▶ _WHAT TO DO_: Please tell how many of the lines below contain "notes", using only a number.

* * *

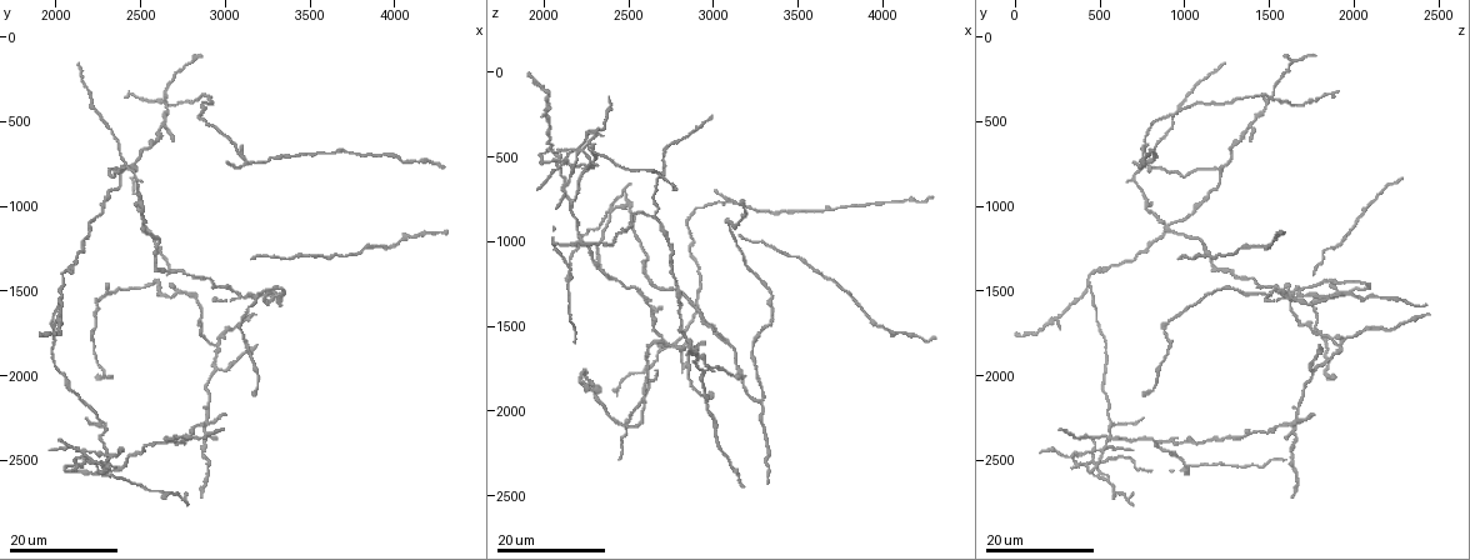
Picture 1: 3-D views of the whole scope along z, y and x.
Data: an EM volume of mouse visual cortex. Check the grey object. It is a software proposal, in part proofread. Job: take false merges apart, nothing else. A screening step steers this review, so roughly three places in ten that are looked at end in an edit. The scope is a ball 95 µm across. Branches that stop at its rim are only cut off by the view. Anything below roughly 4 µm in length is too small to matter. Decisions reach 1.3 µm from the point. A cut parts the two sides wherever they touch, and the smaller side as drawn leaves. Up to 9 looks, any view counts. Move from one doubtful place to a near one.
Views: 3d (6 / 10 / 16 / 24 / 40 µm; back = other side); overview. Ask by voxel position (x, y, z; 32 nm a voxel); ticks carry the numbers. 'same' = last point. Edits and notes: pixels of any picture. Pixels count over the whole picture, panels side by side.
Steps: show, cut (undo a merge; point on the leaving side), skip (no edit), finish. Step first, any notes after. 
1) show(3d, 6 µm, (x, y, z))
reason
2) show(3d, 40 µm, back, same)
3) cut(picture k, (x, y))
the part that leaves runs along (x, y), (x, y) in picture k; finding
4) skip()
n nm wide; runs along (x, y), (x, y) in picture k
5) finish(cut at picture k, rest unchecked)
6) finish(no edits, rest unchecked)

show(3d, 16 µm, (2460, 800, 700))
thin neck

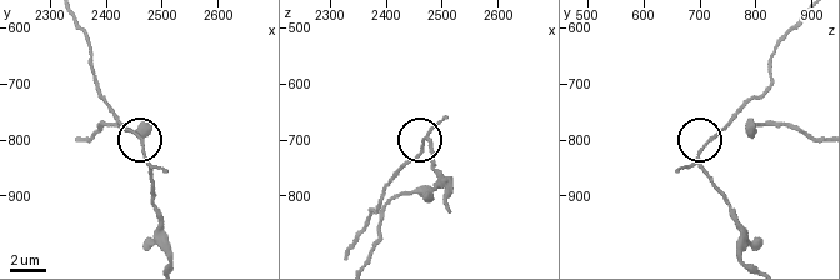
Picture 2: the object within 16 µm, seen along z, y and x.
show(3d, 6 µm, (2465, 820, 705))
closer look

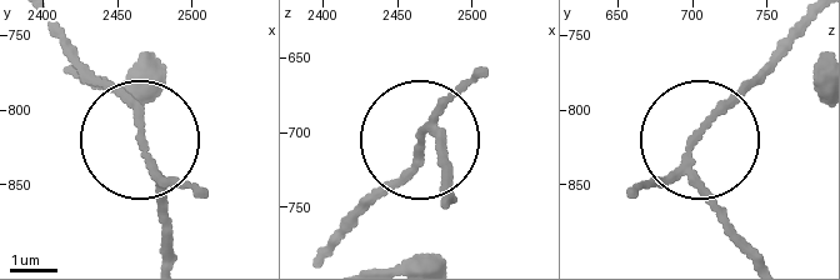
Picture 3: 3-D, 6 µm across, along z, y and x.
cut(picture 3, (141, 106))
the part that leaves runs along (150, 165), (126, 98), (54, 26) in picture 3; two neurons meet here

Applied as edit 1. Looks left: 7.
show(overview)

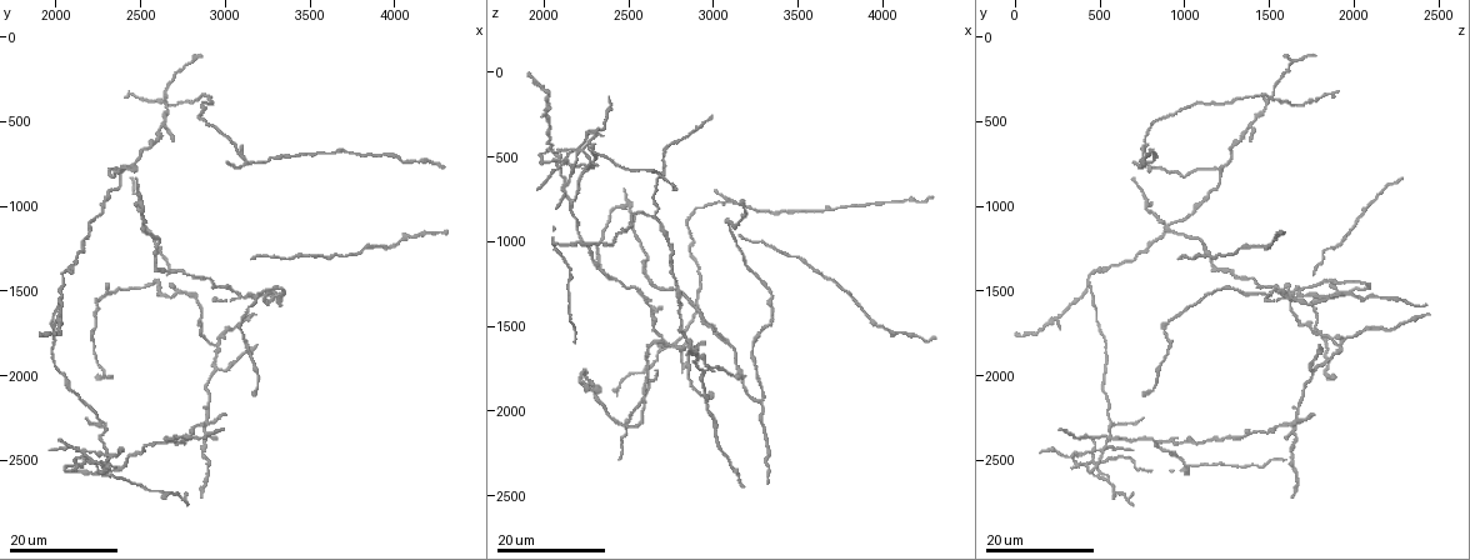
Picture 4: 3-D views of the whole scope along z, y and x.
show(3d, 24 µm, (2940, 1820, 1920))
three arms meet

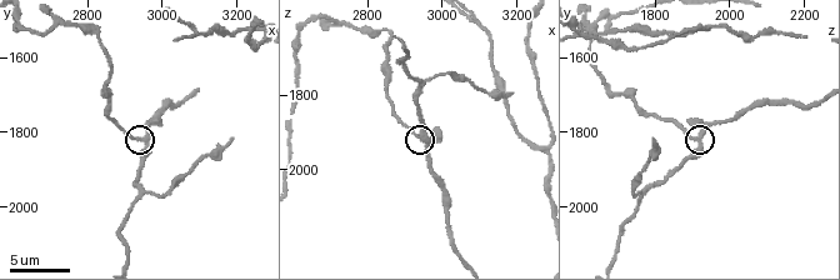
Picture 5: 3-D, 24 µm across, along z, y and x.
show(3d, 10 µm, (2950, 1820, 1920))
zoom in

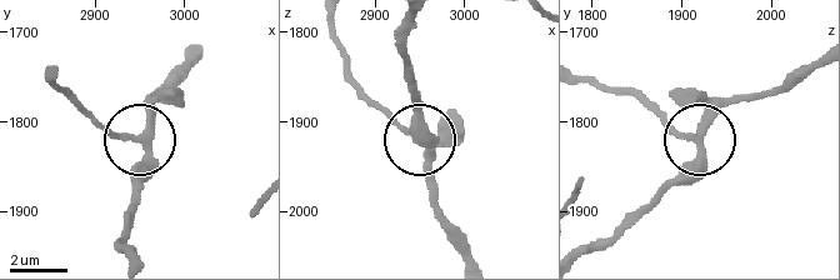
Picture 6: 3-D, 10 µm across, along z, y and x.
show(3d, 6 µm, (2950, 1820, 1915))

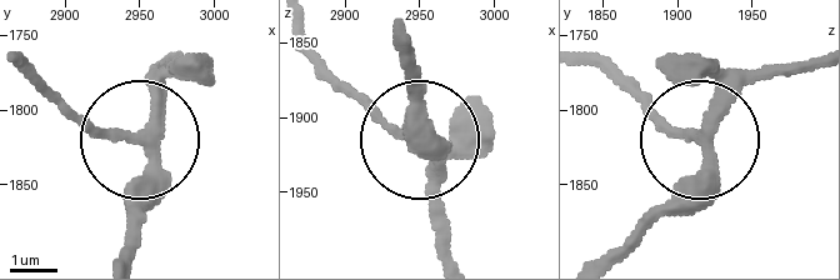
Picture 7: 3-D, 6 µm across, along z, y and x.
skip()
3 arms; runs along (174, 54), (154, 78), (143, 141), (95, 130), (39, 78) in picture 7; all the same neuron

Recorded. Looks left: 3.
show(3d, 24 µm, (3280, 1520, 1940))
a fork

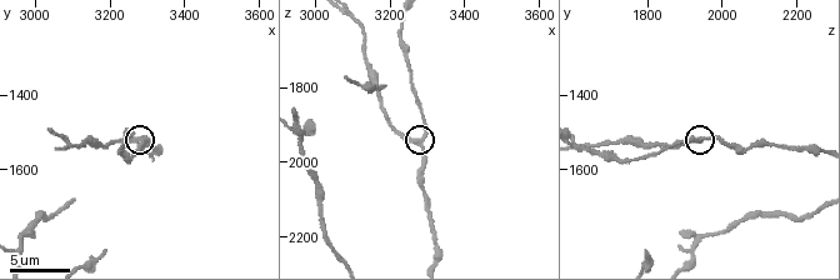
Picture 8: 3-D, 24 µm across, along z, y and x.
show(3d, 10 µm, (3280, 1520, 1950))

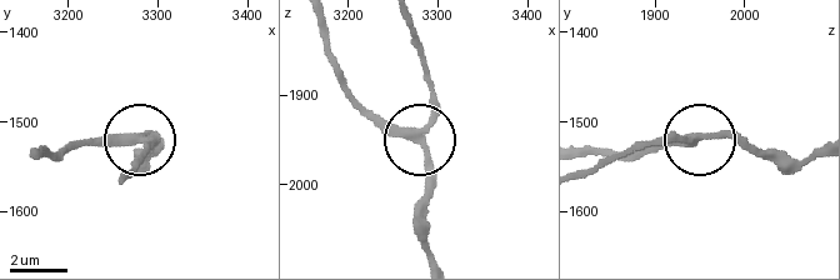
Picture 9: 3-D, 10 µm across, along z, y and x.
skip()
250 nm wide; runs along (319, 26), (340, 84), (418, 136), (434, 105), (426, 58) in picture 9; continuous, no second neuron

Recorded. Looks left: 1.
finish(cut at picture 3, rest unchecked)

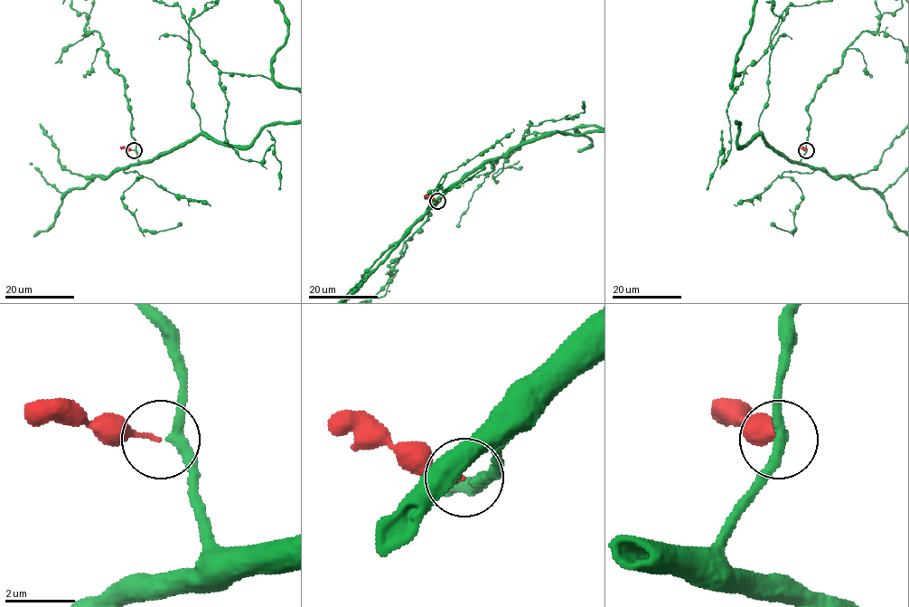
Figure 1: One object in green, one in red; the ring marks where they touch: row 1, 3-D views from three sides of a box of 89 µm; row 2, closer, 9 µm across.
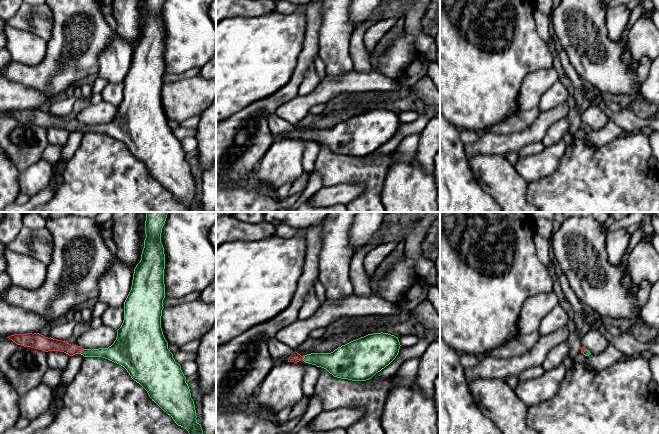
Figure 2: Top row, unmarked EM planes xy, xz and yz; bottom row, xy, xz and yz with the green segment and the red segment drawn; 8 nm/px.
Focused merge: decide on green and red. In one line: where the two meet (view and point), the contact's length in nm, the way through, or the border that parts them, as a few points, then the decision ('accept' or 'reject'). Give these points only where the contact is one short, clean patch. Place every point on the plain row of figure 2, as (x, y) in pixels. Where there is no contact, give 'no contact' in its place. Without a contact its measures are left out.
contact xy (81, 127); length 50 nm; way xy (112, 129), (86, 129), (81, 127), (51, 120); accept

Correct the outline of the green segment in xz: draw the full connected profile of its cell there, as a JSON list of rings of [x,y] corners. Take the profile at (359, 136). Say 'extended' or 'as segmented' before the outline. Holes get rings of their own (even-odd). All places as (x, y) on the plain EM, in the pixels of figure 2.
extended; [[[383,108],[373,109],[342,121],[331,129],[311,129],[301,132],[295,127],[288,134],[288,138],[297,139],[303,136],[305,139],[326,145],[334,153],[352,157],[366,157],[396,134],[400,122],[398,113],[394,111]]]

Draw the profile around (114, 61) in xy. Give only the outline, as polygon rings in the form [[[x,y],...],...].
[[[119,34],[100,53],[98,76],[108,83],[124,83],[124,78],[131,66],[134,45],[125,41]]]

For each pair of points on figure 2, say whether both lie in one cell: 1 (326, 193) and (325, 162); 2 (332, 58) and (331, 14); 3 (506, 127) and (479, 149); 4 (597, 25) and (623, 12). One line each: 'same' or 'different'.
1: different
2: same
3: different
4: different

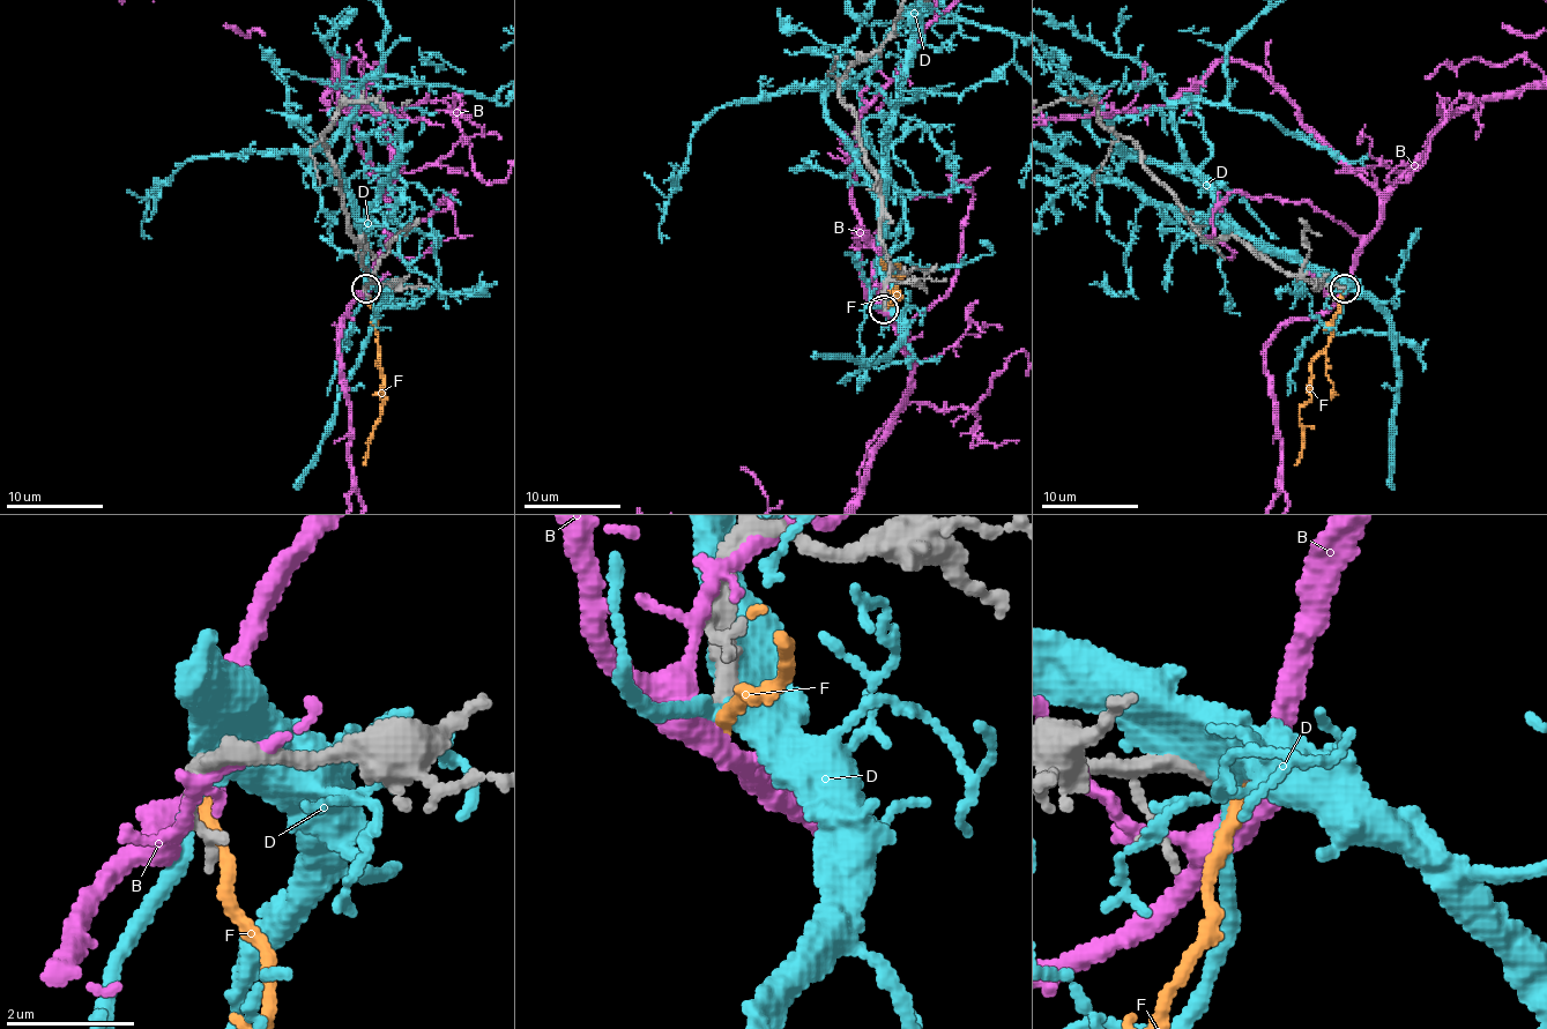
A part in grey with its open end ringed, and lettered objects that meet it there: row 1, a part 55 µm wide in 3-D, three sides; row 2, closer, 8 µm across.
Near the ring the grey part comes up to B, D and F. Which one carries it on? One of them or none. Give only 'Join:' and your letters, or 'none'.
Join: none

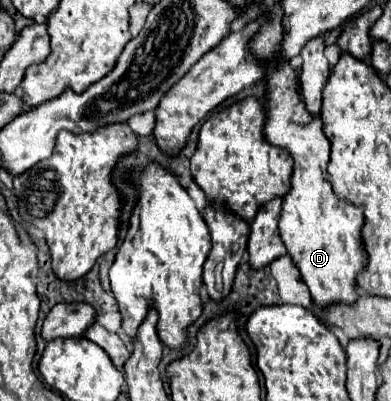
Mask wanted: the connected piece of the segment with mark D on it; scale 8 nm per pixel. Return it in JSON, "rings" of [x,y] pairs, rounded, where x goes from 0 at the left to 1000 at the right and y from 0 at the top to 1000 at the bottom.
{"rings":[[[801,95],[790,100],[785,115],[775,115],[770,125],[770,145],[775,145],[775,165],[770,165],[770,234],[760,224],[760,190],[749,180],[749,170],[739,165],[739,155],[724,155],[703,170],[703,180],[683,185],[688,200],[688,244],[683,244],[683,309],[678,309],[678,344],[703,359],[703,364],[724,364],[744,379],[749,389],[749,439],[744,439],[744,474],[729,484],[724,494],[724,529],[719,529],[719,549],[714,549],[714,579],[719,594],[734,613],[734,633],[749,643],[754,663],[770,678],[775,703],[790,713],[795,743],[811,763],[821,768],[841,768],[857,758],[882,758],[898,763],[913,743],[913,708],[908,698],[918,693],[918,678],[928,678],[928,668],[939,663],[939,628],[928,618],[928,519],[887,509],[877,499],[867,499],[852,484],[847,459],[836,454],[836,409],[841,409],[841,379],[847,379],[847,359],[826,334],[826,304],[816,294],[821,284],[821,224],[841,195],[841,155],[826,135],[826,100]]]}

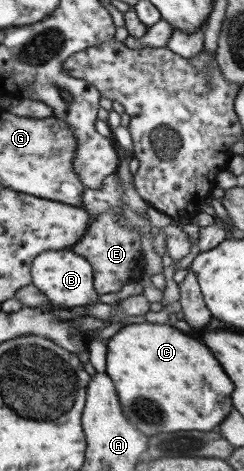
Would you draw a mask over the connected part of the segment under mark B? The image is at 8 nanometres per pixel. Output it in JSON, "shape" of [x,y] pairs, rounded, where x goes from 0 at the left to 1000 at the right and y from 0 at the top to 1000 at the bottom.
{"shape":[[[295,529],[172,533],[127,565],[131,601],[180,622],[205,643],[193,654],[234,648],[242,654],[357,652],[406,641],[406,624],[385,616],[385,571],[332,541]]]}

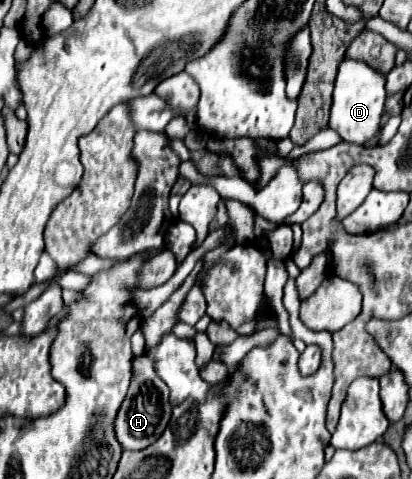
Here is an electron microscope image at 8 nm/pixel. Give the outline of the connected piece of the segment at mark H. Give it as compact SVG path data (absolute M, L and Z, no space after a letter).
M142 355L136 357L132 363L132 383L128 387L128 395L124 397L124 403L120 405L120 411L116 413L116 439L124 449L144 449L150 443L154 443L162 431L166 429L170 421L170 403L168 403L168 387L166 383L156 375L154 363L150 357Z

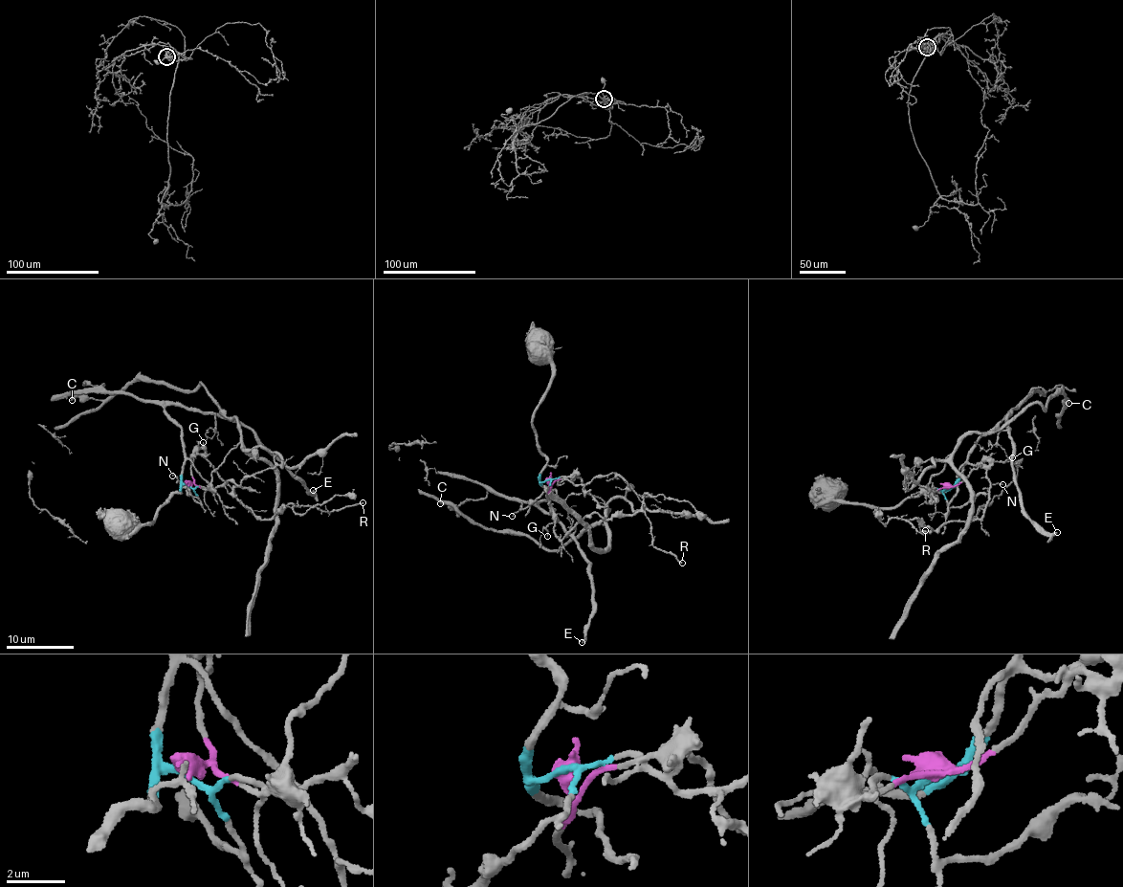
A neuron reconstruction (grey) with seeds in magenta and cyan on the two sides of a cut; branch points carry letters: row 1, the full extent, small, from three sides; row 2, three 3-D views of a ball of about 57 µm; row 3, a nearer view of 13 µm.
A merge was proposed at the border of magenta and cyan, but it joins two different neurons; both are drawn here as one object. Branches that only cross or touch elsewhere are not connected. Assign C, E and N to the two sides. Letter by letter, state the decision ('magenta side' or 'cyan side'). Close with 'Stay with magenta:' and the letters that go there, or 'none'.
C: magenta side
E: cyan side
N: cyan side
Stay with magenta: C

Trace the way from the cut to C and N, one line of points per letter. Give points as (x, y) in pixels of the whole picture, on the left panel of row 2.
C: (187, 485), (206, 489), (240, 441), (237, 419), (200, 383), (135, 379), (101, 400), (72, 399)
N: (187, 485), (200, 503), (194, 501), (186, 486), (172, 476)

* * *

▶ _YOUR SOLUTION_: 2